Number of rehab consultants ‘well below minimum’

THE number of consultants in rehabilitation medicine in Ireland falls well short of the recommended minimum, a medical chief claimed.

Dr Áine Carroll, the newly appointed national clinical lead in rehabilitation medicine, said Ireland has less than a third of the recommended number.

“We have seven at present and one of those in Cork is on a temporary contract,” she said, adding that the recommended number was 26. We are truly the Cinderella speciality,” said Dr Carroll.

She was speaking after President Mary McAleese launched the National Rehabilitation Hospital’s (NRH) 50th anniversary celebration yesterday.

When it opened in 1961 the NRH in Dun Laoghaire, Co Dublin was and still is a self-contained rehabilitation unit and the only hospital of its kind in Ireland. At the time no hospital specialised in the treatment of patients with spinal cord injury.

There are 135 patients awaiting a bed in the hospital that has 109 beds open.

“Ireland should have a minimum of 372 in-patient rehabilitation beds,” said Dr Carroll.

The doctor stressed that rehabilitation following injury or disease was a basic human right. It was not a privilege and was supported by international legislation.

“It is time for change. It is time for a revolution in rehabilitation. It is time for investment in the present to secure a future for the patients were serve,” she said.

The chairman of the NRH’s board of management, Henry Murdoch, said a plan for a new hospital in the mid-1980s was hit by the recession.

He said another plan for a new hospital only reached tender stage in 2009. “We selected a tender and were hit by another recession but we are hopeful. We will not give up on getting the new hospital and we are determined that we will get it.”

The NRH has received planning permission for a hospital on the existing site and is awaiting approval from the Health Service Executive to give the construction project the go ahead.

President McAleese believed that the vision of a new NRH would be realised because of the “extraordinary fidelity” of its founders, the Sisters of Mercy, management and staff.

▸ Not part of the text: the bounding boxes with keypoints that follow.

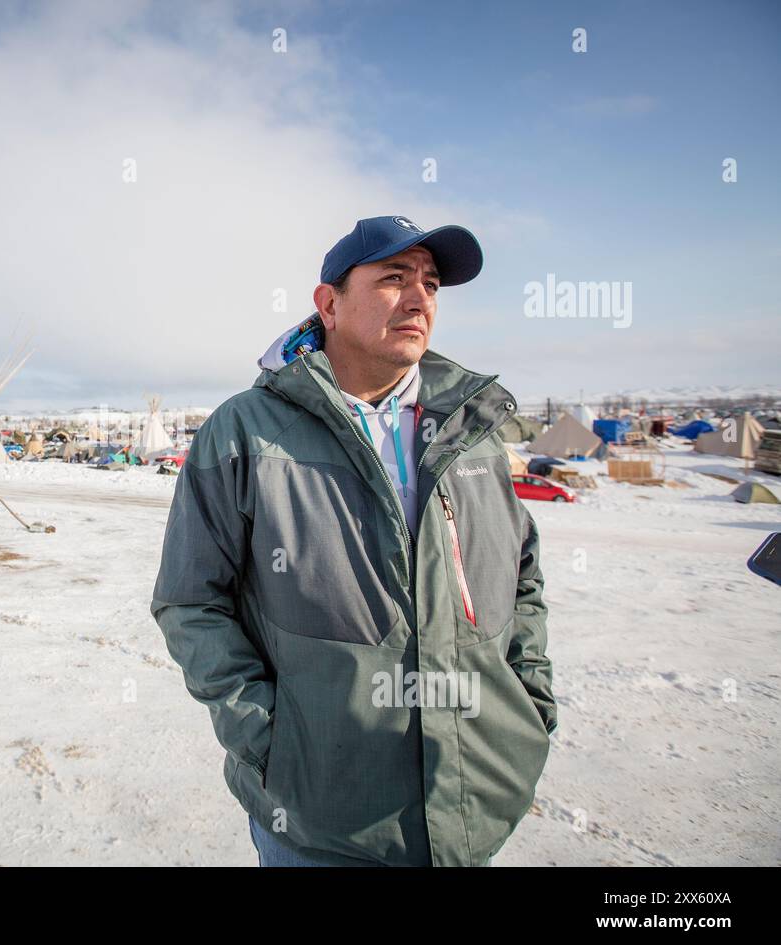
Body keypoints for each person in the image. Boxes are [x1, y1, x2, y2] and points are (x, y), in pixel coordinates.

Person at [151, 215, 556, 866]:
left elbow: (521, 574)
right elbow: (190, 601)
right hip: (320, 822)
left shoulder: (469, 430)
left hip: (470, 808)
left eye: (430, 282)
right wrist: (271, 742)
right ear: (329, 303)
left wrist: (530, 704)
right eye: (393, 279)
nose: (420, 296)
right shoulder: (248, 432)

The hospital “accompanies patients and their families so closely through the most testing of emotional tempests as they adapt to what is for many of them a significant change in how they experience their lives,” she said.

Rehabilitation Hospital

* It is a public voluntary hospital funded by the HSE and Department of Health.

* The hospital is governed by a board of 15 members.

* It has 119 in-patient beds.

* There are between 130 and 150 adults and children waiting for a bed at any one time.

* About 800 in-patients and 3,500-5,000 out-patients are treated at the hospital every year.